7. The method of claim 4, further comprising receiving a modified second access request, wherein the modified second access request modifies the second access request based on a reason provided in a denial of access.

8. The method of claim 1, wherein the context metadata includes one or more of:

users that may access the data or data set;

users that may use results of the data or data set;

a geographical area that may access the data or data set or the results;

a stage in which the data is being used; and/or

areas of interest to an owner of the data or data set.

9. The method of claim 1, further comprising actions on the data or data set based on the risk score and the context metadata, the actions including one or more of access control, discoverability, traceability, security, governance, protection, placement, definitions of trust.

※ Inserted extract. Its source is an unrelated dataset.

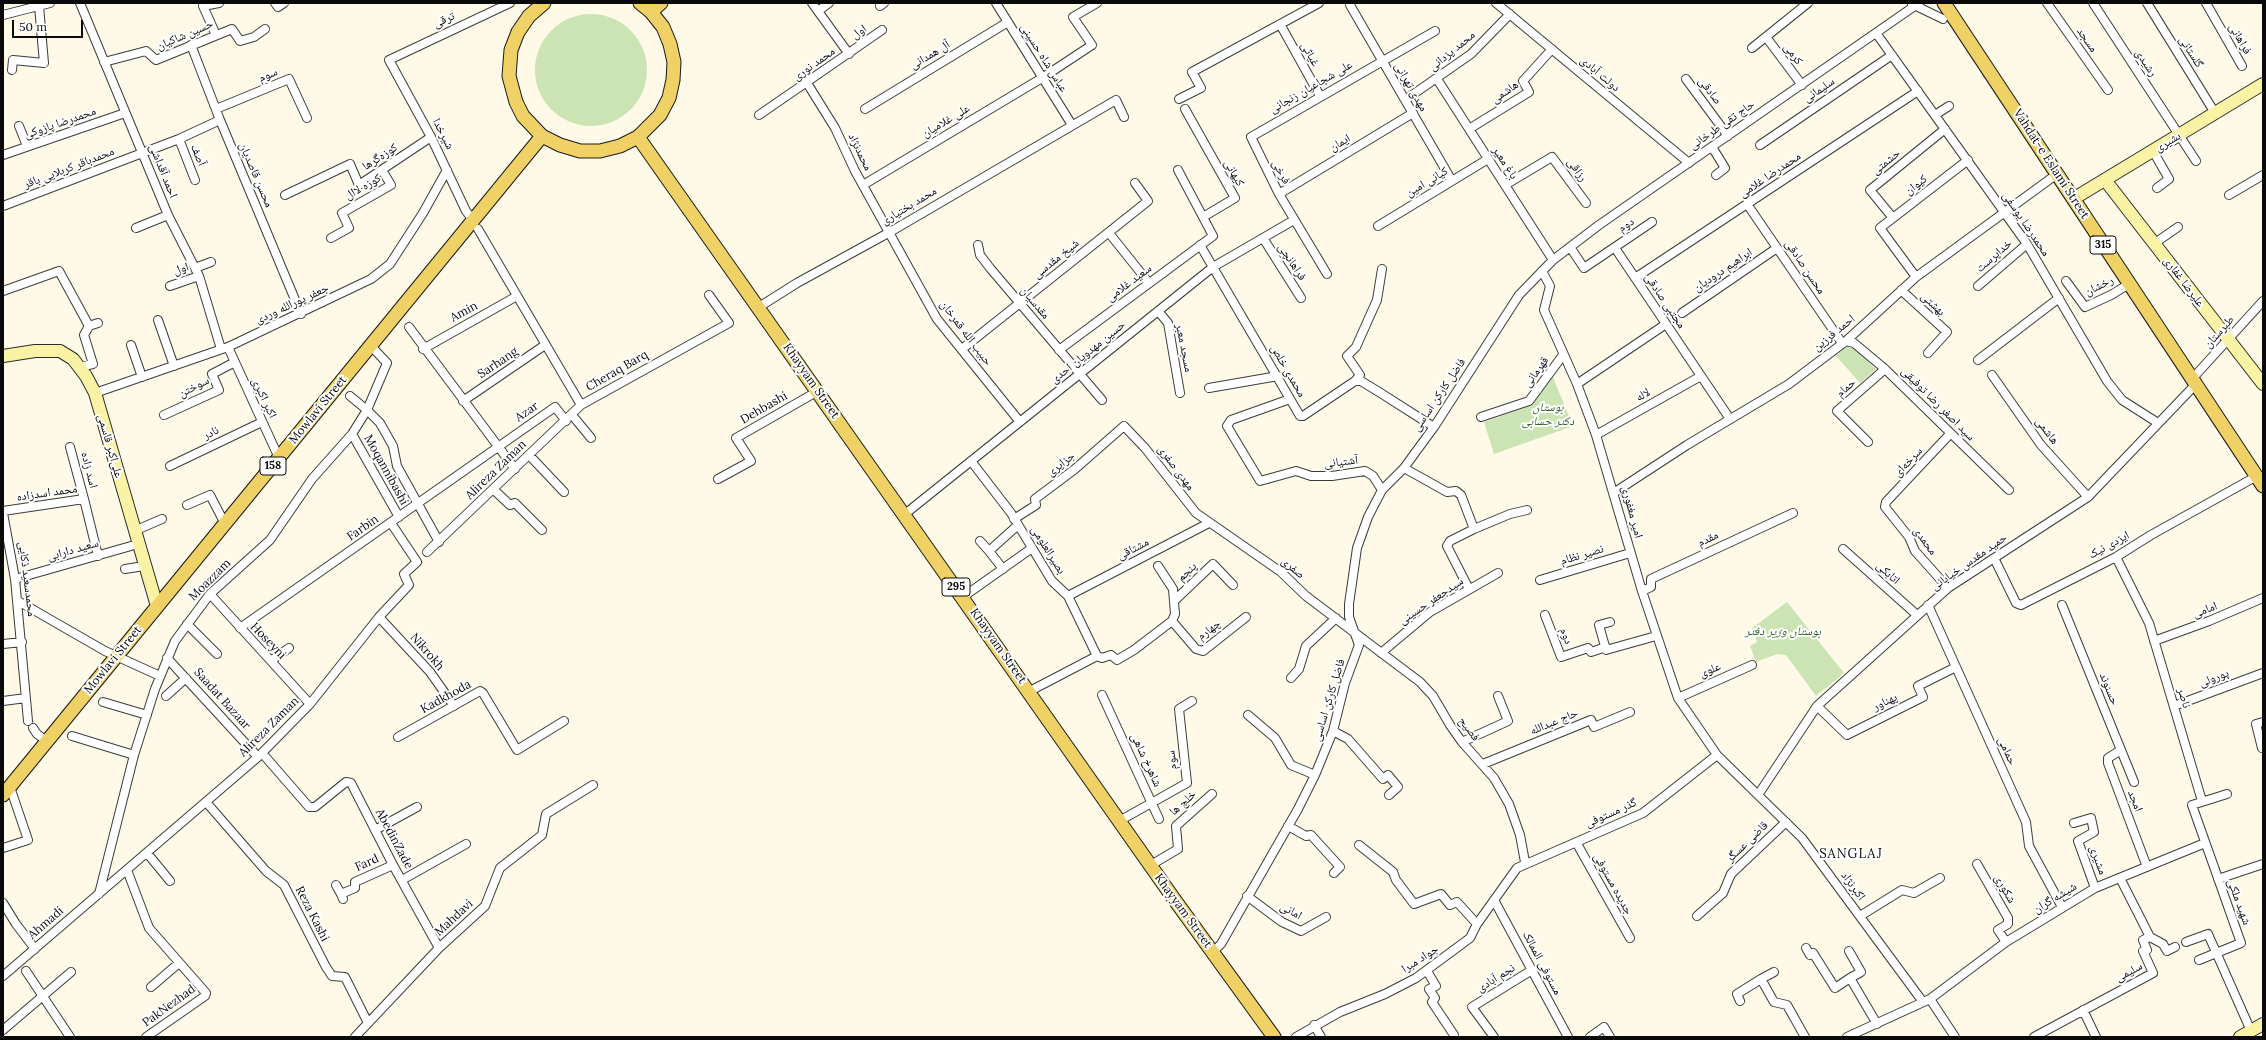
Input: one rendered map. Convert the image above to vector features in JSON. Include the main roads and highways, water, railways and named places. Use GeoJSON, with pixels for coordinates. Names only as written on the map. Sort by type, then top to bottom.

10. The method of claim 1, further comprising learning behavior based on access patterns, wherein the access patterns are generated at least from records of access, each record of access including one or more of an intent to use, an end user, tags, access grants, and/or access denials.

11. A non-transitory storage medium having stored therein instructions that are executable by one or more hardware processors to perform operations comprising:

receiving an access request for data or a data set from a user;

determining context metadata data for the access request, the context metadata including an intent of use and an end user;

generating a risk score based on the context metadata, wherein the risk score is generated by determining whether the user has permission to access the requested data or data set, determining whether the requested data or data set is available to the end user, and determining whether the requested data or data set is available for the intent of use; and

granting access to the data or data set based on the risk score.

12. The non-transitory storage medium of claim 11, further comprising adding tags to the requested data and orchestrating actions based on the tags and other metadata associated with the requested data or data set, wherein the other metadata includes at least a portion of the context metadata.

13. The non-transitory storage medium of claim 12, further comprising orchestrating placement and security of the data or data set based on the tags and the other metadata.

14. The non-transitory storage medium of claim 11, further comprising requesting a second data access request for a second data or data set to be combined with the data or data set, wherein the second data or data set is associated with second context metadata including a second intent of use and a second end user.

15. The non-transitory storage medium of claim 14, further comprising determining whether the combination of the data or data set and the second set is permitted based on the context data and the second context data.

16. The non-transitory storage medium of claim 14, further comprising:

denying access to the second data or data set and/or denying access to a combination of the data or data set and the second data or data set; and

recording a denial of access and performing a notification when indicated.

17. The non-transitory storage medium of claim 14, further comprising receiving a modified second access request, wherein the modified second access request modifies the second access request based on a reason provided in a denial of access.

18. The non-transitory storage medium of claim 11, wherein the context metadata includes one or more of:

users that may access the data or data set;

users that may use results of the data or data set;

a geographical area that may access the data or data set or the results;

a stage in which the data is being used; and/or

areas of interest to an owner of the data or data set.

19. The non-transitory storage medium of claim 11, further comprising actions on the data or data set based on the risk score and the context metadata, the actions including one or more of access control, discoverability, traceability, security, governance, protection, placement, definitions of trust.

20. The non-transitory storage medium of claim 11, further comprising learning behavior based on access patterns, wherein the access patterns are generated at least from records of access, each record of access including one or more of an intent to use, an end user, tags, access grants, and/or access denials.